Stored items:
┄┄┄┄┄┄┄┄┄┄

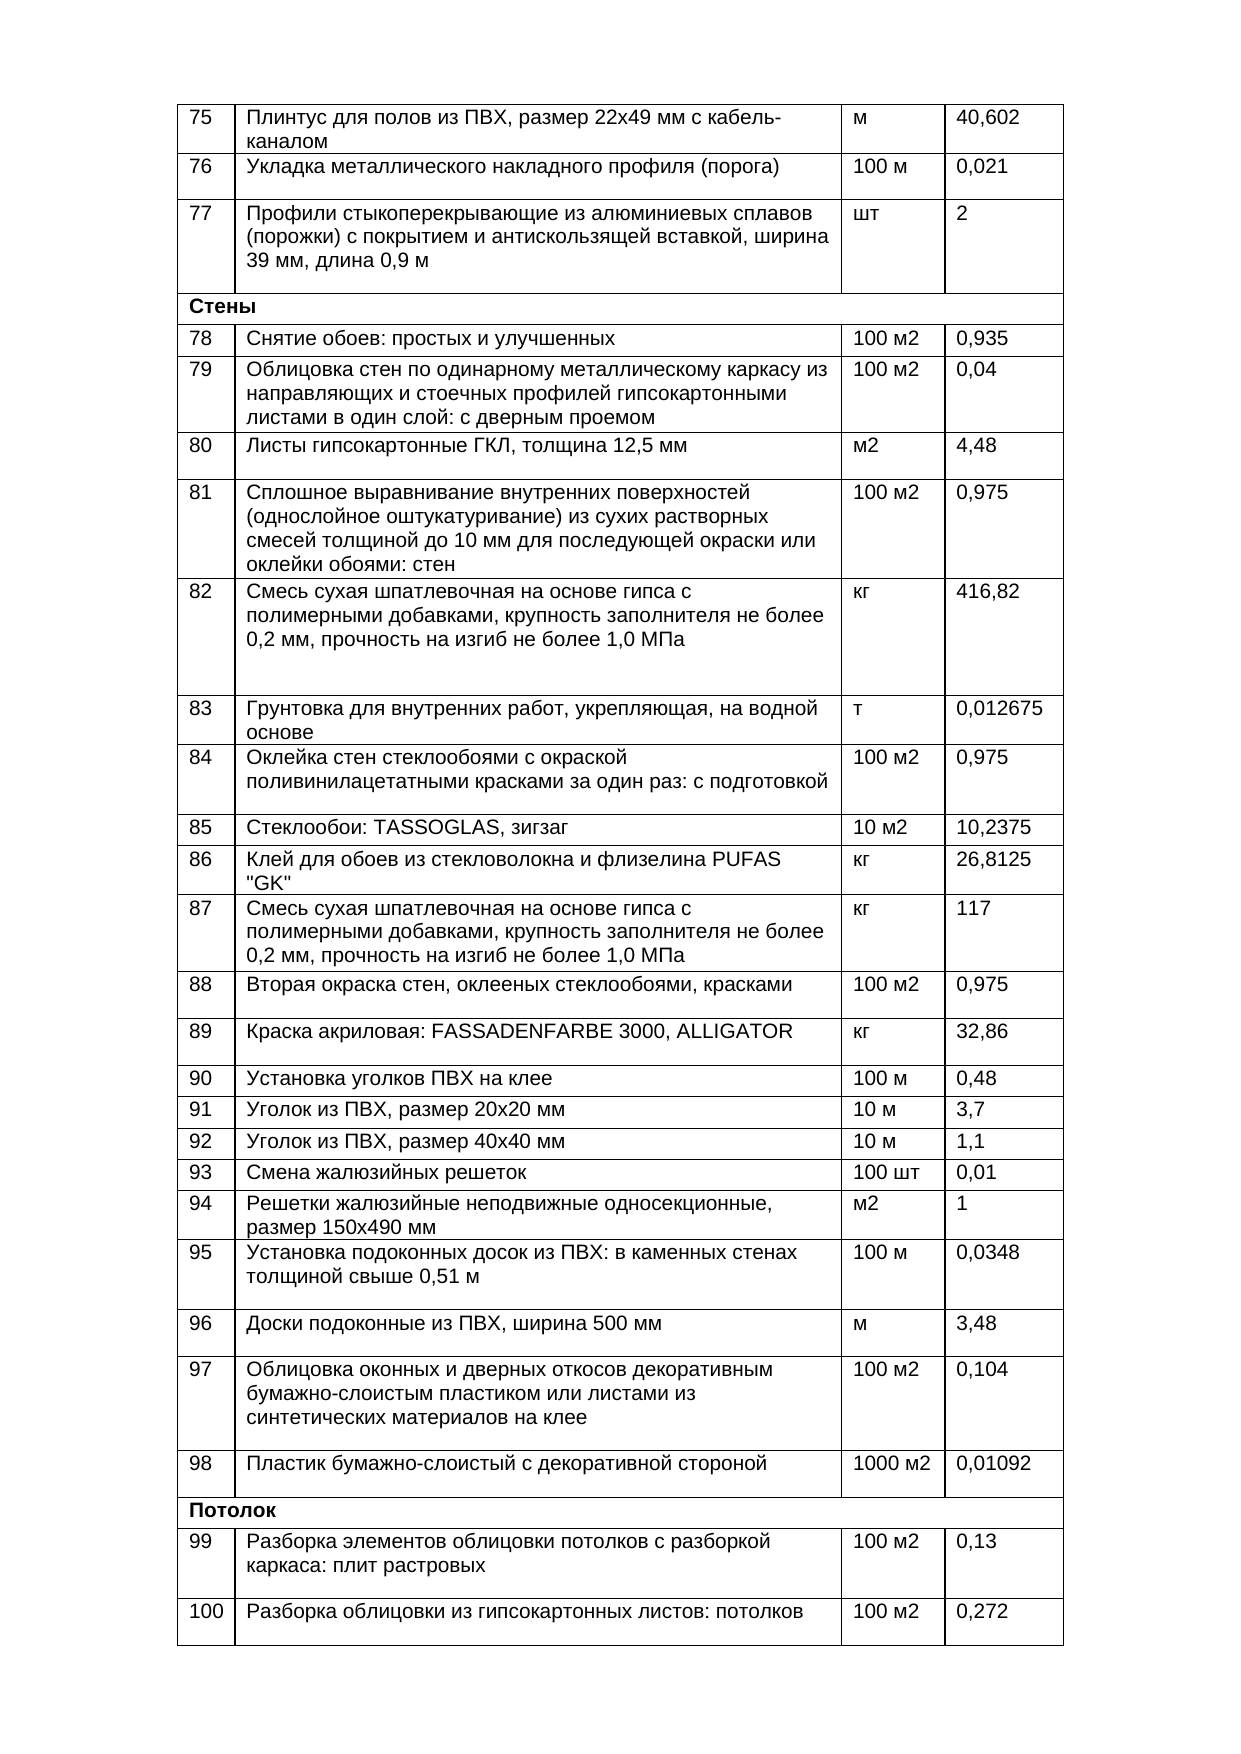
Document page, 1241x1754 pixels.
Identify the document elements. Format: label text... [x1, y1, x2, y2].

table_cell 1 [946, 1191, 1063, 1239]
table_cell м [842, 1310, 944, 1356]
table_cell 98 [178, 1451, 234, 1497]
table_cell 416,82 [946, 579, 1063, 695]
table_cell 93 [178, 1160, 234, 1190]
table_cell 75 [178, 105, 234, 152]
table_cell Клей для обоев из стекловолокна и флизелина PUFAS "GK" [236, 846, 841, 894]
table_cell 0,975 [946, 972, 1063, 1018]
table_cell Снятие обоев: простых и улучшенных [236, 325, 841, 356]
table_cell 100 м2 [842, 357, 944, 432]
table_cell 91 [178, 1097, 234, 1127]
table_cell 97 [178, 1357, 234, 1450]
table_cell 10 м2 [842, 815, 944, 845]
table_cell Разборка облицовки из гипсокартонных листов: потолков [236, 1599, 841, 1645]
table_cell 0,01092 [946, 1451, 1063, 1497]
table_cell 0,13 [946, 1529, 1063, 1598]
table_cell м [842, 105, 944, 152]
table_cell 100 м2 [842, 480, 944, 578]
table_cell 0,021 [946, 154, 1063, 199]
table_cell 26,8125 [946, 846, 1063, 894]
table_cell 80 [178, 433, 234, 479]
table_cell Стены [178, 294, 1063, 324]
table_cell 95 [178, 1240, 234, 1309]
table_cell кг [842, 1019, 944, 1065]
table_cell 10 м [842, 1129, 944, 1159]
table_cell 1000 м2 [842, 1451, 944, 1497]
table_cell Смена жалюзийных решеток [236, 1160, 841, 1190]
table_cell 2 [946, 200, 1063, 293]
table_cell 1,1 [946, 1129, 1063, 1159]
table_cell 100 м2 [842, 1357, 944, 1450]
table_cell Разборка элементов облицовки потолков с разборкой каркаса: плит растровых [236, 1529, 841, 1598]
table_cell кг [842, 846, 944, 894]
table_cell 10,2375 [946, 815, 1063, 845]
table_cell Краска акриловая: FASSADENFARBE 3000, ALLIGATOR [236, 1019, 841, 1065]
table_cell 0,04 [946, 357, 1063, 432]
table_cell 100 [178, 1599, 234, 1645]
table_cell 85 [178, 815, 234, 845]
table_cell м2 [842, 1191, 944, 1239]
table_cell Профили стыкоперекрывающие из алюминиевых сплавов (порожки) с покрытием и антискользящей вставкой, ширина 39 мм, длина 0,9 м [236, 200, 841, 293]
table_cell 100 шт [842, 1160, 944, 1190]
table_cell Облицовка стен по одинарному металлическому каркасу из направляющих и стоечных профилей гипсокартонными листами в один слой: с дверным проемом [236, 357, 841, 432]
table_cell Грунтовка для внутренних работ, укрепляющая, на водной основе [236, 696, 841, 744]
table_cell Установка уголков ПВХ на клее [236, 1066, 841, 1096]
table_cell кг [842, 895, 944, 971]
table_cell 77 [178, 200, 234, 293]
table_cell 92 [178, 1129, 234, 1159]
table_cell 0,975 [946, 745, 1063, 814]
table_cell Решетки жалюзийные неподвижные односекционные, размер 150х490 мм [236, 1191, 841, 1239]
table_cell 100 м [842, 1066, 944, 1096]
table_cell 40,602 [946, 105, 1063, 152]
table_cell 90 [178, 1066, 234, 1096]
table_cell Пластик бумажно-слоистый с декоративной стороной [236, 1451, 841, 1497]
table_cell Сплошное выравнивание внутренних поверхностей (однослойное оштукатуривание) из сухих растворных смесей толщиной до 10 мм для последующей окраски или оклейки обоями: стен [236, 480, 841, 578]
table_cell Укладка металлического накладного профиля (порога) [236, 154, 841, 199]
table_cell 78 [178, 325, 234, 356]
table_cell 82 [178, 579, 234, 695]
table_cell 89 [178, 1019, 234, 1065]
table_cell 3,7 [946, 1097, 1063, 1127]
table_cell 79 [178, 357, 234, 432]
table_cell 0,01 [946, 1160, 1063, 1190]
table_cell Стеклообои: TASSOGLAS, зигзаг [236, 815, 841, 845]
table_cell 100 м2 [842, 1529, 944, 1598]
table_cell Уголок из ПВХ, размер 40х40 мм [236, 1129, 841, 1159]
table_cell 100 м [842, 154, 944, 199]
table_cell Вторая окраска стен, оклееных стеклообоями, красками [236, 972, 841, 1018]
table_cell Доски подоконные из ПВХ, ширина 500 мм [236, 1310, 841, 1356]
table_cell 0,104 [946, 1357, 1063, 1450]
table_cell Оклейка стен стеклообоями с окраской поливинилацетатными красками за один раз: с подготовкой [236, 745, 841, 814]
table_cell Смесь сухая шпатлевочная на основе гипса с полимерными добавками, крупность заполнителя не более 0,2 мм, прочность на изгиб не более 1,0 МПа [236, 579, 841, 695]
table_cell Листы гипсокартонные ГКЛ, толщина 12,5 мм [236, 433, 841, 479]
table_cell Смесь сухая шпатлевочная на основе гипса с полимерными добавками, крупность заполнителя не более 0,2 мм, прочность на изгиб не более 1,0 МПа [236, 895, 841, 971]
table_cell Плинтус для полов из ПВХ, размер 22х49 мм с кабель-каналом [236, 105, 841, 152]
table_cell 100 м2 [842, 745, 944, 814]
table_cell 76 [178, 154, 234, 199]
table_cell 88 [178, 972, 234, 1018]
table_cell 32,86 [946, 1019, 1063, 1065]
table_cell шт [842, 200, 944, 293]
table_cell Потолок [178, 1498, 1063, 1528]
table_cell 0,0348 [946, 1240, 1063, 1309]
table_cell 0,48 [946, 1066, 1063, 1096]
table_cell Облицовка оконных и дверных откосов декоративным бумажно-слоистым пластиком или листами из синтетических материалов на клее [236, 1357, 841, 1450]
table_cell 3,48 [946, 1310, 1063, 1356]
table_cell 84 [178, 745, 234, 814]
table_cell 99 [178, 1529, 234, 1598]
table_cell 100 м2 [842, 972, 944, 1018]
table_cell 94 [178, 1191, 234, 1239]
table_cell 96 [178, 1310, 234, 1356]
table_cell 83 [178, 696, 234, 744]
table_cell кг [842, 579, 944, 695]
table_cell 0,272 [946, 1599, 1063, 1645]
table_cell 100 м [842, 1240, 944, 1309]
table_cell Установка подоконных досок из ПВХ: в каменных стенах толщиной свыше 0,51 м [236, 1240, 841, 1309]
table_cell 0,012675 [946, 696, 1063, 744]
table_cell 0,935 [946, 325, 1063, 356]
table_cell 100 м2 [842, 1599, 944, 1645]
table_cell 4,48 [946, 433, 1063, 479]
table_cell т [842, 696, 944, 744]
table_cell 87 [178, 895, 234, 971]
table_cell 10 м [842, 1097, 944, 1127]
table_cell 0,975 [946, 480, 1063, 578]
table_cell Уголок из ПВХ, размер 20х20 мм [236, 1097, 841, 1127]
table_cell м2 [842, 433, 944, 479]
table_cell 86 [178, 846, 234, 894]
table_cell 81 [178, 480, 234, 578]
table_cell 117 [946, 895, 1063, 971]
table_cell 100 м2 [842, 325, 944, 356]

┄┄┄┄┄┄┄┄┄┄

DIRECTIVE: Restate every record exactly, please; do not copy the pictures.

OUTPUT:
Document page, 1241x1754 pixels.
Identify the document elements. Format: label text... [x1, y1, x2, y2].

table_cell 1 [946, 1191, 1063, 1239]
table_cell м [842, 1310, 944, 1356]
table_cell 98 [178, 1451, 234, 1497]
table_cell 416,82 [946, 579, 1063, 695]
table_cell 93 [178, 1160, 234, 1190]
table_cell 75 [178, 105, 234, 152]
table_cell Клей для обоев из стекловолокна и флизелина PUFAS "GK" [236, 846, 841, 894]
table_cell 0,975 [946, 972, 1063, 1018]
table_cell Снятие обоев: простых и улучшенных [236, 325, 841, 356]
table_cell 100 м2 [842, 357, 944, 432]
table_cell 91 [178, 1097, 234, 1127]
table_cell 97 [178, 1357, 234, 1450]
table_cell 10 м2 [842, 815, 944, 845]
table_cell Разборка облицовки из гипсокартонных листов: потолков [236, 1599, 841, 1645]
table_cell 0,01092 [946, 1451, 1063, 1497]
table_cell 0,13 [946, 1529, 1063, 1598]
table_cell м [842, 105, 944, 152]
table_cell 100 м2 [842, 480, 944, 578]
table_cell 0,021 [946, 154, 1063, 199]
table_cell 26,8125 [946, 846, 1063, 894]
table_cell 80 [178, 433, 234, 479]
table_cell Стены [178, 294, 1063, 324]
table_cell 95 [178, 1240, 234, 1309]
table_cell кг [842, 1019, 944, 1065]
table_cell 10 м [842, 1129, 944, 1159]
table_cell 1000 м2 [842, 1451, 944, 1497]
table_cell Смена жалюзийных решеток [236, 1160, 841, 1190]
table_cell 2 [946, 200, 1063, 293]
table_cell 1,1 [946, 1129, 1063, 1159]
table_cell 100 м2 [842, 1357, 944, 1450]
table_cell Разборка элементов облицовки потолков с разборкой каркаса: плит растровых [236, 1529, 841, 1598]
table_cell кг [842, 846, 944, 894]
table_cell 10,2375 [946, 815, 1063, 845]
table_cell Краска акриловая: FASSADENFARBE 3000, ALLIGATOR [236, 1019, 841, 1065]
table_cell 0,04 [946, 357, 1063, 432]
table_cell 100 [178, 1599, 234, 1645]
table_cell 85 [178, 815, 234, 845]
table_cell м2 [842, 1191, 944, 1239]
table_cell Профили стыкоперекрывающие из алюминиевых сплавов (порожки) с покрытием и антискользящей вставкой, ширина 39 мм, длина 0,9 м [236, 200, 841, 293]
table_cell 100 шт [842, 1160, 944, 1190]
table_cell Облицовка стен по одинарному металлическому каркасу из направляющих и стоечных профилей гипсокартонными листами в один слой: с дверным проемом [236, 357, 841, 432]
table_cell Грунтовка для внутренних работ, укрепляющая, на водной основе [236, 696, 841, 744]
table_cell Установка уголков ПВХ на клее [236, 1066, 841, 1096]
table_cell кг [842, 895, 944, 971]
table_cell 77 [178, 200, 234, 293]
table_cell 92 [178, 1129, 234, 1159]
table_cell 0,975 [946, 745, 1063, 814]
table_cell Решетки жалюзийные неподвижные односекционные, размер 150х490 мм [236, 1191, 841, 1239]
table_cell 100 м [842, 1066, 944, 1096]
table_cell 40,602 [946, 105, 1063, 152]
table_cell 90 [178, 1066, 234, 1096]
table_cell Пластик бумажно-слоистый с декоративной стороной [236, 1451, 841, 1497]
table_cell Сплошное выравнивание внутренних поверхностей (однослойное оштукатуривание) из сухих растворных смесей толщиной до 10 мм для последующей окраски или оклейки обоями: стен [236, 480, 841, 578]
table_cell Укладка металлического накладного профиля (порога) [236, 154, 841, 199]
table_cell 78 [178, 325, 234, 356]
table_cell 82 [178, 579, 234, 695]
table_cell 89 [178, 1019, 234, 1065]
table_cell 3,7 [946, 1097, 1063, 1127]
table_cell 79 [178, 357, 234, 432]
table_cell 0,01 [946, 1160, 1063, 1190]
table_cell Стеклообои: TASSOGLAS, зигзаг [236, 815, 841, 845]
table_cell 100 м2 [842, 1529, 944, 1598]
table_cell Уголок из ПВХ, размер 40х40 мм [236, 1129, 841, 1159]
table_cell 100 м [842, 154, 944, 199]
table_cell Вторая окраска стен, оклееных стеклообоями, красками [236, 972, 841, 1018]
table_cell Доски подоконные из ПВХ, ширина 500 мм [236, 1310, 841, 1356]
table_cell 0,104 [946, 1357, 1063, 1450]
table_cell Оклейка стен стеклообоями с окраской поливинилацетатными красками за один раз: с подготовкой [236, 745, 841, 814]
table_cell Смесь сухая шпатлевочная на основе гипса с полимерными добавками, крупность заполнителя не более 0,2 мм, прочность на изгиб не более 1,0 МПа [236, 579, 841, 695]
table_cell Листы гипсокартонные ГКЛ, толщина 12,5 мм [236, 433, 841, 479]
table_cell Смесь сухая шпатлевочная на основе гипса с полимерными добавками, крупность заполнителя не более 0,2 мм, прочность на изгиб не более 1,0 МПа [236, 895, 841, 971]
table_cell Плинтус для полов из ПВХ, размер 22х49 мм с кабель-каналом [236, 105, 841, 152]
table_cell 100 м2 [842, 745, 944, 814]
table_cell 76 [178, 154, 234, 199]
table_cell 88 [178, 972, 234, 1018]
table_cell 32,86 [946, 1019, 1063, 1065]
table_cell шт [842, 200, 944, 293]
table_cell Потолок [178, 1498, 1063, 1528]
table_cell 0,0348 [946, 1240, 1063, 1309]
table_cell 0,48 [946, 1066, 1063, 1096]
table_cell Облицовка оконных и дверных откосов декоративным бумажно-слоистым пластиком или листами из синтетических материалов на клее [236, 1357, 841, 1450]
table_cell 3,48 [946, 1310, 1063, 1356]
table_cell 84 [178, 745, 234, 814]
table_cell 99 [178, 1529, 234, 1598]
table_cell 100 м2 [842, 972, 944, 1018]
table_cell 94 [178, 1191, 234, 1239]
table_cell 96 [178, 1310, 234, 1356]
table_cell 83 [178, 696, 234, 744]
table_cell кг [842, 579, 944, 695]
table_cell 0,272 [946, 1599, 1063, 1645]
table_cell 100 м [842, 1240, 944, 1309]
table_cell Установка подоконных досок из ПВХ: в каменных стенах толщиной свыше 0,51 м [236, 1240, 841, 1309]
table_cell 0,012675 [946, 696, 1063, 744]
table_cell 0,935 [946, 325, 1063, 356]
table_cell 100 м2 [842, 1599, 944, 1645]
table_cell 4,48 [946, 433, 1063, 479]
table_cell т [842, 696, 944, 744]
table_cell 87 [178, 895, 234, 971]
table_cell 10 м [842, 1097, 944, 1127]
table_cell 0,975 [946, 480, 1063, 578]
table_cell Уголок из ПВХ, размер 20х20 мм [236, 1097, 841, 1127]
table_cell м2 [842, 433, 944, 479]
table_cell 86 [178, 846, 234, 894]
table_cell 81 [178, 480, 234, 578]
table_cell 117 [946, 895, 1063, 971]
table_cell 100 м2 [842, 325, 944, 356]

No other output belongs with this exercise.